What the exercise asks:
Reading through the lines below, count those that include the string "protein"; the answer is that number and nothing else.

----- Data shown -----

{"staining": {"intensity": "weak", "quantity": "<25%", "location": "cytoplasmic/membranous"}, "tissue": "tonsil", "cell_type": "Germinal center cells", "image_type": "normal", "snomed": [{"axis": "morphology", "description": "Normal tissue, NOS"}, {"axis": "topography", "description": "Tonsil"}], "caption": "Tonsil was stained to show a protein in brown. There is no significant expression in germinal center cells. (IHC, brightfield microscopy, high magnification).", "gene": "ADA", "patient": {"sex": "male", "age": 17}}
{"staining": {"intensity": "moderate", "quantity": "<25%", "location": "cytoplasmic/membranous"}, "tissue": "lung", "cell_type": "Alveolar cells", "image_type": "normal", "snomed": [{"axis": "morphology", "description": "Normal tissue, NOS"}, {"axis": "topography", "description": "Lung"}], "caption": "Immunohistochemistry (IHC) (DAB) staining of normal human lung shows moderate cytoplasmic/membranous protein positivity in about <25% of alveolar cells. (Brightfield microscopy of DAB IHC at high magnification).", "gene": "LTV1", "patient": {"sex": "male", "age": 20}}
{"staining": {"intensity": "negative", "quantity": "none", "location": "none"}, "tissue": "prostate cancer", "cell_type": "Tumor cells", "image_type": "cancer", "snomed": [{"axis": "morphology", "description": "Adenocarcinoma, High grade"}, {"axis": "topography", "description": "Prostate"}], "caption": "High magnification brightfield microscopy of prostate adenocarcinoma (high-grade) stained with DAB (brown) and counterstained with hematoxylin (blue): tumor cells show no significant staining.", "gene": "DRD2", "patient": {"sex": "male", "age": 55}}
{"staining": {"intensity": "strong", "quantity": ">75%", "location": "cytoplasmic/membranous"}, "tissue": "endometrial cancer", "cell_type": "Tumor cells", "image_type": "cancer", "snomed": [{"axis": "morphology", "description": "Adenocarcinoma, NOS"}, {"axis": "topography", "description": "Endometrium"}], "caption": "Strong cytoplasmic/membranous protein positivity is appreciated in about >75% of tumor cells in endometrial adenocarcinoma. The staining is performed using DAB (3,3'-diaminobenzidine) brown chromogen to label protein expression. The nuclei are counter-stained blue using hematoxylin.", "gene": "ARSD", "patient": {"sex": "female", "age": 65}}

-----

Task result:
3